Ante la magnitud de las cifras
globales de excedentes e inventarios, de nada han servido los acuerdos de
cuotas de retención de ventas entre los países cafeteros líderes para
contener la caída de los precios. Hace muy poco el último acuerdo de este
tipo fue abandonado, tras la evidencia de su fracaso. Pese a ser nuestro
país uno de los principales damnificados, no ha habido reacción apreciable
alguna del gobierno colombiano contra los gestores de esta verdadera
emboscada económica, pacientemente preparada durante una década.
Ingresos y costos
de los caficultores
En realidad, los excedentes se han
generado predominantemente en las variedades «robustas», como las que
produce Vietnam, que vienen creciendo al doble del ritmo total de la
producción cafetera mundial (Cuadro 3), es decir, cerca del 3% anual8.
Pero los tostadores han cambiado los criterios para las mezclas. Mediante
nuevas tecnologías de vaporización que eliminan el sabor amargo de las
«robustas», han logrado aumentar la proporciones de éstas del 10% de hace
unos años al 30 ó 40% en la actualidad, reduciendo así las compras de las
«suaves arábigas» de mejor calidad y mayor precio. La participación del
café colombiano en el mercado alemán bajó, por este concepto, del 35% a
cerca del 16%, por ejemplo9.
Los menores costos pagados a los
productores mejoran aún más el margen de utilidad de las transnacionales
involucradas en el negocio cafetero, que se estima obtienen ya más del 80%
del total de los ingresos. Según Daniel Giavanucci, funcionario del Banco
Mundial, en la década del 80 los países consumidores gastaban al año US$30.000
millones en café y a los productores les llegaban US$9.000 millones. Hoy
el gasto de los consumidores es de US$55.000 millones pero los productores
solo reciben US$7.000 millones10. Los cálculos de los ingresos dejados de
percibir por los caficultores del mundo, solo en la última década, arrojan
la exorbitante suma de US$20.000 millones, sustraídos a las decenas de
millones de familias que viven del café en más de 50 países de Asia,
África y América Latina.
Esta masiva transferencia de riqueza
por la vía de los precios bajos, ha golpeado con especial dureza a los
productores más débiles y menos industrializados como los países
centroamericanos. El Salvador, por ejemplo, obtiene de la producción
cafetera cerca de 132.000 empleos directos (sin contar el empleo temporal,
el transporte y la exportación), 19.6% del PIB agropecuario y una porción
aún significativa de sus divisas. Entre el año pasado y el actual ha
habido allí una reducción en el empleo del 57% y el abandono de muchos
cultivos porque los precios no alcanzan ni para pagar los salarios. Junto
con la caída de la producción y el aumento de la pobreza, el abandono de
los cultivos implica que ese país se está viendo obligado a permitir el
grave deterioro del sector que causa la libre proliferación de plagas y
malezas.
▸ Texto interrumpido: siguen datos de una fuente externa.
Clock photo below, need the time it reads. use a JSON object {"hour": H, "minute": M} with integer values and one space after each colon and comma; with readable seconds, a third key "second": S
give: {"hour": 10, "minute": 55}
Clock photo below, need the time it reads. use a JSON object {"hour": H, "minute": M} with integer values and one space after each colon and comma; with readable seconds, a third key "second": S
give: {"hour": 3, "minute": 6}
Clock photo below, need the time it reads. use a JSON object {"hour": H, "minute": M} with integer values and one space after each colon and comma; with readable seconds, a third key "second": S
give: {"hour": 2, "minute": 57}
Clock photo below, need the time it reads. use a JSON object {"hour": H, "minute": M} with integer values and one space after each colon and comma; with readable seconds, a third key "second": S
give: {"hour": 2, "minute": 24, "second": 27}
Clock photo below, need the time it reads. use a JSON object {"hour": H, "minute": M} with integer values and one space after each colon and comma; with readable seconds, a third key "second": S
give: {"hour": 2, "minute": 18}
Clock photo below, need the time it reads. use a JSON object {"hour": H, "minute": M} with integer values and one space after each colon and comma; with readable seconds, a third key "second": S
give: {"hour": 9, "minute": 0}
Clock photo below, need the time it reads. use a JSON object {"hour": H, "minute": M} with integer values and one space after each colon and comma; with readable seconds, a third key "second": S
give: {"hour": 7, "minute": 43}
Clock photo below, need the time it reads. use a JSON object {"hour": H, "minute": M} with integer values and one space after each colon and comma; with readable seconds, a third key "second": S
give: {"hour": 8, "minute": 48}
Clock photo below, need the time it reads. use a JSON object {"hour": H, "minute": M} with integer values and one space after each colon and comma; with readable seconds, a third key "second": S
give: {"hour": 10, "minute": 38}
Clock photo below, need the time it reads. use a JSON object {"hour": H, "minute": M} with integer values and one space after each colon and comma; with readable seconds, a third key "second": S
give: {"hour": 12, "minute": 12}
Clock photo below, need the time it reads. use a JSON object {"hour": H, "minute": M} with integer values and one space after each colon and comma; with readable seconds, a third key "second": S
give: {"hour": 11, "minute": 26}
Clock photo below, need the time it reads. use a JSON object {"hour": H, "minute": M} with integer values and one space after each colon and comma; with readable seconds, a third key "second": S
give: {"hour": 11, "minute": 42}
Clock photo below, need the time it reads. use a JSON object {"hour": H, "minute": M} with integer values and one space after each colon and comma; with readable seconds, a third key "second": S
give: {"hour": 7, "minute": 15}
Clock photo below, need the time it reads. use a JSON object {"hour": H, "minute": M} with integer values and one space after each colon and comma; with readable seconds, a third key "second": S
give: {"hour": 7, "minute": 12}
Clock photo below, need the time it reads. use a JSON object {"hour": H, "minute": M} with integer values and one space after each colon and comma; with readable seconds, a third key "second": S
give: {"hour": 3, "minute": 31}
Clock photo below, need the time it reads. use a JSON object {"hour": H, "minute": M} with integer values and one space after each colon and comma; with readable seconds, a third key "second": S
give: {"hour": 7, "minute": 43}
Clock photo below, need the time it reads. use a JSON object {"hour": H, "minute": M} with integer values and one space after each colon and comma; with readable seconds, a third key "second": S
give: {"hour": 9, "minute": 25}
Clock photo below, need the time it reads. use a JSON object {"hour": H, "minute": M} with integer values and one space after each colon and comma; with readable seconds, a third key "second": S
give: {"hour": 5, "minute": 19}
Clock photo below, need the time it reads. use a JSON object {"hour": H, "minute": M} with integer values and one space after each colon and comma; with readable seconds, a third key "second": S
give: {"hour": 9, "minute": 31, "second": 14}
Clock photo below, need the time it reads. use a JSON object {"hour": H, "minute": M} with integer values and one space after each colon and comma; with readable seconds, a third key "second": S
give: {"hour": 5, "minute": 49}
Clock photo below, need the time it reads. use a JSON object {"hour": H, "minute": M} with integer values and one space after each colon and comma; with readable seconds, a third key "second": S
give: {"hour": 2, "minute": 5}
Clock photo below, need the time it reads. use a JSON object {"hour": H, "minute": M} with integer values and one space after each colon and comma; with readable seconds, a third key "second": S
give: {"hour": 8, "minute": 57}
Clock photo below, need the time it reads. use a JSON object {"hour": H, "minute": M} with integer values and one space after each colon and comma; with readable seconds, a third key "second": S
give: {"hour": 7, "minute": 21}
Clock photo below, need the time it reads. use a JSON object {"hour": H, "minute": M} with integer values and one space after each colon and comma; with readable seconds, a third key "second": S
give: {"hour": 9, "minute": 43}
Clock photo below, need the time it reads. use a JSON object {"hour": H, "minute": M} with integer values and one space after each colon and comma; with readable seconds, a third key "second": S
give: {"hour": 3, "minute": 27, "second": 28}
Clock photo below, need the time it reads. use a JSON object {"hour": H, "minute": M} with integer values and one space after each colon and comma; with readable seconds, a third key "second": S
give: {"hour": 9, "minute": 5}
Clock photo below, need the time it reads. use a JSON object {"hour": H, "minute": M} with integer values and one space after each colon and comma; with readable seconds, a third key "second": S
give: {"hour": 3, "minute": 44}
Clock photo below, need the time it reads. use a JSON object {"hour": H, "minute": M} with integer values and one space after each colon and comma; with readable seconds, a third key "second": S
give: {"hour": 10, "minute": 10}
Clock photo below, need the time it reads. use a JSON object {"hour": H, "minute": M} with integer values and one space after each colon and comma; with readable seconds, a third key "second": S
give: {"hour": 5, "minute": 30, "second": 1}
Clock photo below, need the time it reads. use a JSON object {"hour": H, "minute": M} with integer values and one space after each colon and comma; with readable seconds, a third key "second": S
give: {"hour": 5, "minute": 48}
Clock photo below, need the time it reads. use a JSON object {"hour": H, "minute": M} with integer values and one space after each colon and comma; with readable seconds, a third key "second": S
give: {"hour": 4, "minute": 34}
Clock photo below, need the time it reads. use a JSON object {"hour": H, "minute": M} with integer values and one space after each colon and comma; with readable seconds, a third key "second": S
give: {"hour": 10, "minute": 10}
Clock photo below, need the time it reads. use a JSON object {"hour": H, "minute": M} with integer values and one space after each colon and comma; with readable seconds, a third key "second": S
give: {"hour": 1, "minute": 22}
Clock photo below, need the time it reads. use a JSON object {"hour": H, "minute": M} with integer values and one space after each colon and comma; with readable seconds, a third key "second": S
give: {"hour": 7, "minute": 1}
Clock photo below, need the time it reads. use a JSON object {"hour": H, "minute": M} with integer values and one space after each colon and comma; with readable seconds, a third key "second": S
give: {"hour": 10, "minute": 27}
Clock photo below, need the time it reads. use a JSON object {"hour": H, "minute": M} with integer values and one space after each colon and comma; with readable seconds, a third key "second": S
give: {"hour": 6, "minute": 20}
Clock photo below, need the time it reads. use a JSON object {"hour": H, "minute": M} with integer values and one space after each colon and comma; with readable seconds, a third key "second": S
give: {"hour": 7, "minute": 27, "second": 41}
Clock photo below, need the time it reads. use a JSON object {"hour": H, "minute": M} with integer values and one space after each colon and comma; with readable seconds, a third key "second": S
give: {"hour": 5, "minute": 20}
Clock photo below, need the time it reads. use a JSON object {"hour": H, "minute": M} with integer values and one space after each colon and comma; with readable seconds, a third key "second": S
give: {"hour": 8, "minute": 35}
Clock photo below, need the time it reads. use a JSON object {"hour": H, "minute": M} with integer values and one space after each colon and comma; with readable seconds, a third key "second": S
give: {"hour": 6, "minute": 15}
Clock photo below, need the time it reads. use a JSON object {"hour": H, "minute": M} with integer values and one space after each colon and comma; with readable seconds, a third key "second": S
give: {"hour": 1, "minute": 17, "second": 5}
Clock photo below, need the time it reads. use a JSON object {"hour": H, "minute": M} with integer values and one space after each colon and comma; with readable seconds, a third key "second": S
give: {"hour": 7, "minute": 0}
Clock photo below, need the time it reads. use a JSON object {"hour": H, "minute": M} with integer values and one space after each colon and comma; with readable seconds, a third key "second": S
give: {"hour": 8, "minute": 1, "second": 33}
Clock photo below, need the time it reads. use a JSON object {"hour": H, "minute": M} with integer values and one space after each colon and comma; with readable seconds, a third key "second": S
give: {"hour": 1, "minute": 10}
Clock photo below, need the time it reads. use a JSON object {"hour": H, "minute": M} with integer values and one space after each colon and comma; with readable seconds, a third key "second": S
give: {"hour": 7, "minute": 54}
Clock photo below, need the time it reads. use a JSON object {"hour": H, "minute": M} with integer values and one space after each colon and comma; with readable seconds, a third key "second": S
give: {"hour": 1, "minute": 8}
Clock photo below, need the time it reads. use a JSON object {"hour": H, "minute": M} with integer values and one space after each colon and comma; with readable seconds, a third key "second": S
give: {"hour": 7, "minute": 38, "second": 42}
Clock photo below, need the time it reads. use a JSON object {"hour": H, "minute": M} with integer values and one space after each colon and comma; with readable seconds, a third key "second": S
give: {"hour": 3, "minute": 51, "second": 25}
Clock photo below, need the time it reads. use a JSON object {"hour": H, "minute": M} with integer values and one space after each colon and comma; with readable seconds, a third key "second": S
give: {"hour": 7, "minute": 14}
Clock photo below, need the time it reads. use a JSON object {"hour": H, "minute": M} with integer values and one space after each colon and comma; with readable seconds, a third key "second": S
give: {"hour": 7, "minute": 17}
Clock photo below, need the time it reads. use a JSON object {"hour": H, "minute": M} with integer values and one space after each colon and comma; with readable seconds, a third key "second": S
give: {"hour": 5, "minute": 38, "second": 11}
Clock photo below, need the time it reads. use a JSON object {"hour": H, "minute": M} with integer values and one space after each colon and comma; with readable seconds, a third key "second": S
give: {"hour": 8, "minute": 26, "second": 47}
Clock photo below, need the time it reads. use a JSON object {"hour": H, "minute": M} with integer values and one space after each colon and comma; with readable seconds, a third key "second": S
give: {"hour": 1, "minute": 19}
Con todo, instituciones como el Consejo Salvadoreño del Café
advierten que este producto, no solo es clave en lo interno por su gran
capacidad de generación de empleo, sino que «continúa siendo una actividad
de importancia estratégica para la sostenibilidad de la economía y (aún)
del medio ambiente»11.
En cuanto a Colombia, se sabe que
mientras el consumidor norteamericano paga en promedio US$3 por libra de
café soluble (usualmente una mezcla de diversas calidades), nuestro café
suave, conocido como el mejor del mundo, lo pagan las firmas compradoras
por estos días a cerca de US$0.60 la libra. Pero la crisis tiene
antecedentes y en su agravamiento participan también otros factores. Para
los cafeteros colombianos la revaluación del peso, resultante de la
apertura cambiaria y vigente durante la mayor parte de la década pasada,
significó pérdidas del orden de US$4.000 millones, valor equivalente a la
cosecha nacional de dos años. Del Fondo Nacional del Café salió, en este
período, más de un billón de pesos para obras públicas y servicios a la
comunidad, responsabilidad que el gobierno nacional descargó sobre el
gremio cafetero. Y, al mismo tiempo, varios de los principales activos de
la Federación, como la Flota Mercante y el Banco Cafetero, fueron llevados
a la quiebra o enajenados, víctimas del modelo neoliberal impuesto al
país.
A las pérdidas colectivas se añaden
las individuales de los cultivadores. Encima de los malos precios, los
cafeteros tuvieron que soportar los intereses de usura propiciados
deliberadamente por el Emisor con el fin de manejar el déficit comercial
que ocasionó la apertura, los mismos que quebraron a los deudores
hipotecarios y precipitaron la recesión industrial. Como en los casos
citados, las deudas contraídas por los cultivadores, varias veces
refinanciadas, resultan impagables y los costos financieros derivados de
cualquier amortización, por amplia que parezca, hacen económicamente
imposible la subsistencia de los cultivos como unidades productivas.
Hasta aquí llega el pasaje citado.